Lyme disease--a disease caused by a spiral-shaped bacterium called Borrelia burgdorferi, spread by black-legged deer ticks. It causes flu-like symptoms (see Recipe for Tick Soup: Just Add Roundworms or Fungi)

microbiologist--a scientist who studies living things too tiny to see without a microscope--like bacteria, fungi, and protozoa (see Lights, Camera, Action!)

nematodes--roundworms (see Recipe for Tick Soup: Just Add Roundworms or Fungi)

parasitologist--a scientist who studies parasites--organisms that survive at the expense of another organism, "the host" (see Recipe for Tick Soup: Just Add Roundworms or Fungi)

pathogenesis--onset and progress of a disease (see Plants Fight Off Foreign Invaders)

petroleum--a naturally occurring oil found beneath the Earth's surface that mostly contains highly flammable compounds called hydrocarbons; it's a fossil fuel (see Stick an Orange in Your Gas Tank)

pigment--in plants, natural substances that add color to stems, leaves, flowers, and other parts (see Cracking Nature's Color-Code for Flowers)

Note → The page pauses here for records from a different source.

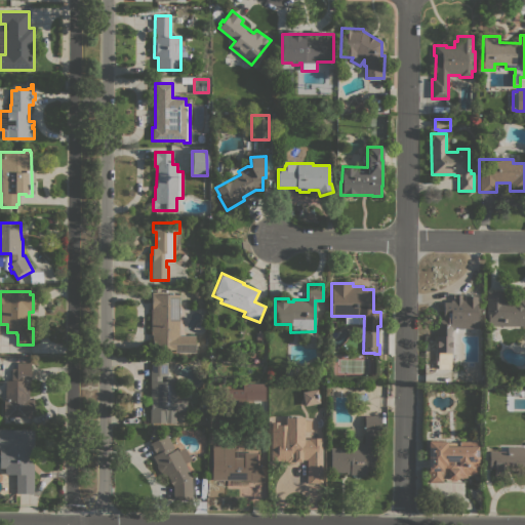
[(178,335),(195,335),(195,352),(175,352),(175,350),(152,350),(153,330),(151,330),(151,291),(165,292),(165,295),(179,295),(178,335)]
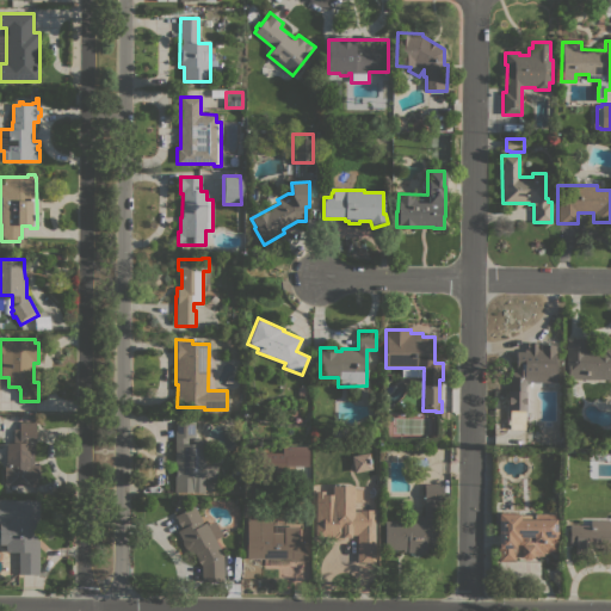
[(610,380),(566,380),(566,339),(586,339),(586,350),(603,350),(603,344),(610,344),(610,380)]
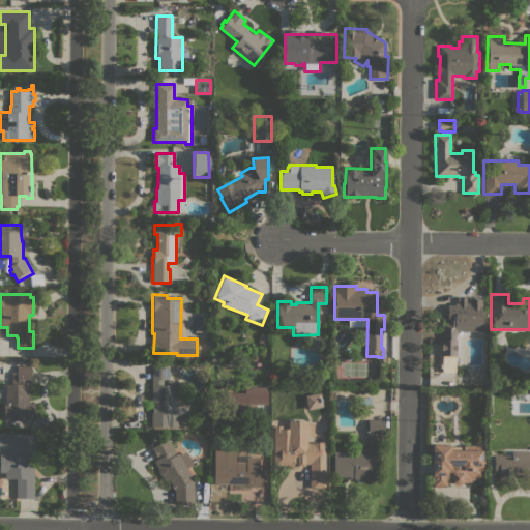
[(455,331),(455,355),(454,355),(454,372),(442,372),(442,355),(439,355),(439,339),(442,339),(442,323),(446,323),(446,317),(447,317),(447,304),(454,304),(454,303),(457,303),(458,301),(459,297),(466,297),(466,301),(466,303),(468,303),(468,297),(482,297),(482,331),(455,331)]
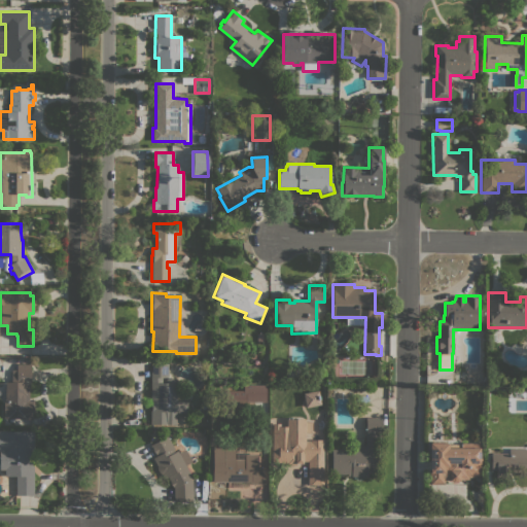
[(11,382),(11,371),(16,371),(16,363),(30,363),(30,382),(29,382),(29,400),(34,400),(34,413),(32,413),(32,419),(24,419),(13,419),(13,421),(9,421),(9,419),(3,419),(3,400),(5,400),(4,382),(11,382)]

plant geneticist--a scientist who works with a plant's genes to strengthen or weaken certain traits, like tolerance to cold or the size or sweetness of its fruit (see Nightmare on Elm Street: The Happy Sequel)

proteins--the chemical building blocks that make up our cells, organs, and tissues like muscle; proteins consist of certain amino acids (see Hold That Bladder--Science Calls!)

SEM--Scanning Electron Microscope (see Scientists See Snowflakes Like Never Before with New Microscope and Blowing Up Mars: The Red Planet Like You've Never Seen It Before)

transceiver--equipment that translates signals from satellites; used to determine location (see Bee Owners Get Help With Game of Finders Keepers)

WWTP--Water Waste Treatment Plant bacteria--special bacteria that release hydrogen gas, which could be collected and harnessed as biofuel (see What's Good About Sewer Bacteria? More Than You Think)

yeasts--microscopic, single-celled fungi that belong to a group called Saccharomyces (see Stick an Orange in Your Gas Tank!)